EXERCISE OBJECTIVE
Find the line with "middle mcp: (137, 146)". Transcribe it and each later line of the data exactly, up to and including the last.

THE RECORDS
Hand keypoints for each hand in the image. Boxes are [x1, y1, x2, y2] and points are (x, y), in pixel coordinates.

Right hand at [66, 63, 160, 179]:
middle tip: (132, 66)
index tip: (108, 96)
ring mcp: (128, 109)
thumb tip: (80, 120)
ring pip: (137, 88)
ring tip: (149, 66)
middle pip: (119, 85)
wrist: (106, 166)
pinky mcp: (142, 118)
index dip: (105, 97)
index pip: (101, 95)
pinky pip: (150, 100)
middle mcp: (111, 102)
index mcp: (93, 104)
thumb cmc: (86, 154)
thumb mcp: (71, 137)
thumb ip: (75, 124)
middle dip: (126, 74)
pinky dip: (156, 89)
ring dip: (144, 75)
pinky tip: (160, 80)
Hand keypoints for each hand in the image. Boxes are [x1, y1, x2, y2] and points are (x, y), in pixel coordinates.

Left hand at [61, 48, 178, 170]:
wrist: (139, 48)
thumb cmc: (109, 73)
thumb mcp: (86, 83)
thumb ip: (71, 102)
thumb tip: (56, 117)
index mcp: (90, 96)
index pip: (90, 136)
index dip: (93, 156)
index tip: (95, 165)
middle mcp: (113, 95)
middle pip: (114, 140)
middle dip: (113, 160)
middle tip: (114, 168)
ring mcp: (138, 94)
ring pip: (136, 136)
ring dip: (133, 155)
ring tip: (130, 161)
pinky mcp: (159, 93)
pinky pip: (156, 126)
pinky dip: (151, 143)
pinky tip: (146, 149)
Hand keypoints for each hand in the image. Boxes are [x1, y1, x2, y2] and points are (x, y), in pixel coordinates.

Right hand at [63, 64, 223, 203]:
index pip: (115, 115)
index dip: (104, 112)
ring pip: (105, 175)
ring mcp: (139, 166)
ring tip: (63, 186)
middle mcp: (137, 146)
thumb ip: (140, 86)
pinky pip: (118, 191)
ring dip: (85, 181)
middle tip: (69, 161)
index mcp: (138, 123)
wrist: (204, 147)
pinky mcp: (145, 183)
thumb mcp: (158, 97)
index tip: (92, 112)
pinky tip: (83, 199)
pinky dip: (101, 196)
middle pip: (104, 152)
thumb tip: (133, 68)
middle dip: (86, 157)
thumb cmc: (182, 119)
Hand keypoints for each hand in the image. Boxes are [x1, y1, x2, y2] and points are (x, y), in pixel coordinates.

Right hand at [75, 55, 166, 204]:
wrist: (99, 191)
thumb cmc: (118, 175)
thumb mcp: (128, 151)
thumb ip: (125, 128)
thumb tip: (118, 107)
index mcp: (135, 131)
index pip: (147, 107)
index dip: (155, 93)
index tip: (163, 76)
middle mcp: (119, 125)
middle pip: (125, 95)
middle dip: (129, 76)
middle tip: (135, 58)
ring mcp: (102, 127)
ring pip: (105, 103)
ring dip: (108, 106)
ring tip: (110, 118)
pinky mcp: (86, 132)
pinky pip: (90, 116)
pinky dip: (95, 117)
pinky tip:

TASK RESPONSE
middle mcp: (137, 146)
thumb ip: (140, 86)
pinky pip: (118, 191)
ring dip: (85, 181)
middle tip: (69, 161)
index mcp: (138, 123)
wrist: (204, 147)
pinky mcp: (145, 183)
thumb mcp: (158, 97)
index tip: (92, 112)
pinky tip: (83, 199)
pinky dip: (101, 196)
middle pip: (104, 152)
thumb tip: (133, 68)
middle dip: (86, 157)
thumb cmc: (182, 119)
Hand keypoints for each hand in the image. Boxes are [x1, y1, x2, y2] and points are (x, y), in pixel coordinates.

Right hand at [75, 55, 166, 204]:
wrist: (99, 191)
thumb cmc: (118, 175)
thumb mcp: (128, 151)
thumb ip: (125, 128)
thumb tip: (118, 107)
index mcp: (135, 131)
index pip: (147, 107)
index dip: (155, 93)
index tip: (163, 76)
middle mcp: (119, 125)
middle pip: (125, 95)
middle dip: (129, 76)
middle tip: (135, 58)
ring mcp: (102, 127)
ring pip: (105, 103)
ring dip: (108, 106)
ring tip: (110, 118)
pinky mcp: (86, 132)
pinky pip: (90, 116)
pinky dip: (95, 117)
pinky tip:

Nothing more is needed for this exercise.